Gangguan jaringan tersebut mulai terjadi sejak pukul 08.42 WIT. Sumber gangguan berasal dari putusnya jalur fiber optik terestrial laut yang menghubungkan Sarmi–Jayapura. Akibatnya, sistem Common Use Check-In System (CUCS) yang biasanya digunakan untuk proses pendaftaran penumpang, terganggu dan untuk sementara dialihkan ke sistem manual.
Branch Communication & CSR Department Head Bandara Internasional Sentani Jayapura, Citra Mahesa Nusantara, menjelaskan bahwa pihaknya langsung mengaktifkan protokol darurat.
“Tim Airport Technology kami dengan sigap mengaktifkan jaringan cadangan melalui provider Lintasarta menggunakan VSAT (Very Small Aperture Terminal). Ini adalah respon cepat manajemen untuk mengantisipasi gangguan terhadap pelayanan penumpang dan operasional penerbangan,” ujar Citra.

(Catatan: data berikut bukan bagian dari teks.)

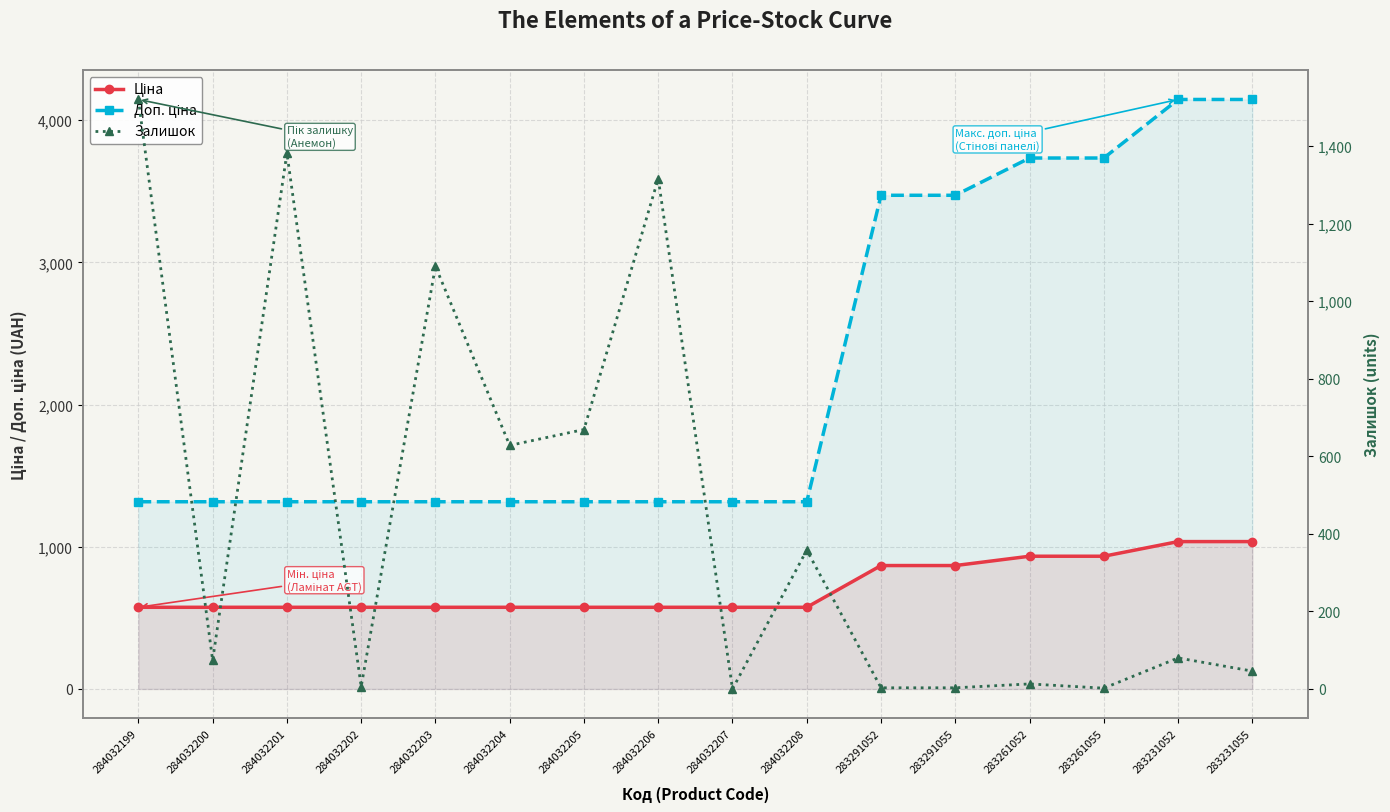

What is the sum of all Доп. ціна values?

35871.3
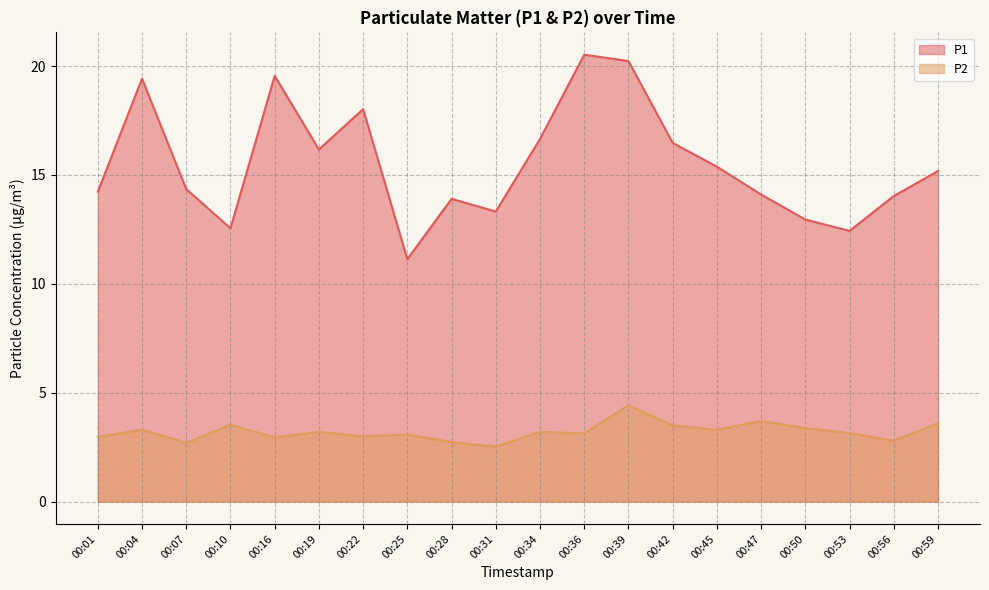

List the series in order of their overall mean, lowest first.

P2, P1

Berkat langkah mitigasi tersebut, pada pukul 10.00 WIT atau sekitar 1 jam 18 menit setelah gangguan pertama, Tim Airport Technology berhasil mengaktifkan kembali layanan CUCS melalui jalur backup internet. Sebanyak 17 loket (counter) check-in dan 3 unit self check-in kini telah beroperasi normal kembali.
Sepanjang masa pemulihan, manajemen memastikan tidak ada satupun jadwal penerbangan yang mengalami keterlambatan (delay). Seluruh operasional bandara dinyatakan tetap berjalan dengan baik dan lancar.
Ke depan, sebagai langkah antisipasi, manajemen Bandara Sentani akan melakukan pengecekan rutin seluruh fasilitas operasional, meningkatkan kesiapsiagaan personel di area terminal, serta memperkuat koordinasi dengan penyedia layanan internet untuk memastikan keandalan jaringan.
Manajemen Bandara Internasional Sentani Jayapura berkomitmen untuk terus menjaga kualitas pelayanan serta memastikan kenyamanan dan keselamatan seluruh pengguna jasa.